Alvaro Uribe est devenu le premier ancien président colombien à être condamné pour un crime. Un tribunal à Bogotá a déclaré le septuagénaire, qui a été président de 2002 à 2010, coupable de subornation de témoin et d'une accusation de fraude. Il a été reconnu coupable d'avoir tenté de corrompre des témoins dans une enquête distincte sur des allégations de liens avec des paramilitaires de droite, responsables de violations des droits humains.
Chaque accusation peut entraîner jusqu'à 12 ans de prison. Uribe devrait faire appel de ce verdict, ayant toujours maintenu son innocence. Il est surtout connu pour sa politique offensive contre le groupe guérillero de gauche, les Forces armées révolutionnaires de Colombie (Farc), durant son mandat.
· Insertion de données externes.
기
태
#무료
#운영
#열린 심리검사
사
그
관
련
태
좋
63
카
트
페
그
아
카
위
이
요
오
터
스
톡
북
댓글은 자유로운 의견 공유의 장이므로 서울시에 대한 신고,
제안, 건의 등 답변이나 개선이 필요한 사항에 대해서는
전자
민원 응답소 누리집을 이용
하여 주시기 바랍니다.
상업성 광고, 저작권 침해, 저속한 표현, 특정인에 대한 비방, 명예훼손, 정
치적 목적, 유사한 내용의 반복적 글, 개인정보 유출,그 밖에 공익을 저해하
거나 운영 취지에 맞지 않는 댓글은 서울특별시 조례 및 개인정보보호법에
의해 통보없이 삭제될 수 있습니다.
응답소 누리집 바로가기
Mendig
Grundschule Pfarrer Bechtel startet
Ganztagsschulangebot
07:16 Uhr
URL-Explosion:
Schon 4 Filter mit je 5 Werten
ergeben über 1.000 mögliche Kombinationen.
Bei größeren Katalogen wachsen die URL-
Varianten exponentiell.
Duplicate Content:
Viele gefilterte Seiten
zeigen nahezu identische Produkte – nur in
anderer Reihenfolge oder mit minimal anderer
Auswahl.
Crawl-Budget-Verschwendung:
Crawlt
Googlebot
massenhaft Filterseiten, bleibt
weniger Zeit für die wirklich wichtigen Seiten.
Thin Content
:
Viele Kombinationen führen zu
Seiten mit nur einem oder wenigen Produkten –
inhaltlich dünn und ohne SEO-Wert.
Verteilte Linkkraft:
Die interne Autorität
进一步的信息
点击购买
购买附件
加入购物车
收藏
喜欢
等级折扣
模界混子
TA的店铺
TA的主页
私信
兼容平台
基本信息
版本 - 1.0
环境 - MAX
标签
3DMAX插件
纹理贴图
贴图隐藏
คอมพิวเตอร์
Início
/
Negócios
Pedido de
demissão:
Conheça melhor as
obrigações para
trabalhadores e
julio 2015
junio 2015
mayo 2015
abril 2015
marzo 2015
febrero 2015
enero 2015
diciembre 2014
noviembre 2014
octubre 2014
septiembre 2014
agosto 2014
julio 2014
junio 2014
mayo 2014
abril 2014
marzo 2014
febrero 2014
Lors de la lecture du verdict, l'ancien président a secoué la tête, selon des rapports d'AFP, dans un procès qui a vu plus de 90 témoins témoigner. Le secrétaire d'État américain, Marco Rubio, a condamné la décision du tribunal, accusant le système judiciaire colombien d'être instrumentalisé. Il a écrit sur le réseau social X que le seul crime de l'ancien président a été de défendre son pays.
Ce verdict intervient plus d'une décennie après que Uribe a été d'abord accusé en 2012. À cette époque, il avait accusé un sénateur de gauche, Ivan Cepeda, de complot contre lui. Uribe prétendait que Cepeda voulait le lier faussement à des groupes paramilitaires de droite impliqués dans le conflit armé interne de la Colombie.
La Cour suprême du pays a rejeté les accusations de l'ancien président contre Cepeda, ouvrant plutôt une enquête sur Uribe lui-même pour ses liens présumés. Il a ensuite été accusé d'avoir contacté des anciens combattants emprisonnés et de les avoir corrompus pour qu'ils nient les connexions avec les groupes paramilitaires, ce qui constitue une manipulation de témoins clés.
Uribe a déclaré qu'il souhaitait convaincre les anciens combattants de dire la vérité. Cette situation met en lumière les tensions persistantes en Colombie concernant les groupes armés et leurs impacts sur la société.
Les groupes paramilitaires ont émergé en Colombie dans les années 1980, avec pour objectif déclaré de lutter contre la pauvreté et la marginalisation. Ils se sont battus contre les groupes guérilleros marxistes qui avaient eux-mêmes combattu l'État deux décennies auparavant. Beaucoup de ces groupes armés ont trouvé des revenus dans le commerce de la cocaïne, entraînant des rivalités violentes pour les routes de trafic et les ressources.
Uribe a été loué par Washington pour son approche ferme face aux rebelles Farc, mais il est également un homme politique controversé. Ses critiques affirment qu'il a peu fait pour améliorer l'inégalité et la pauvreté dans le pays. En 2016, les Farc ont signé un accord de paix avec le successeur d'Uribe, bien que la violence des groupes désarmés persiste en Colombie.
La condamnation d'Alvaro Uribe marque un tournant dans l'histoire politique colombienne. Elle soulève des questions sur la justice et l'impunité dans un pays encore marqué par des décennies de conflit. Alors que l'ancien président envisage un appel, le verdict rappelle l'importance de la responsabilité et de la vérité dans la quête de paix en Colombie.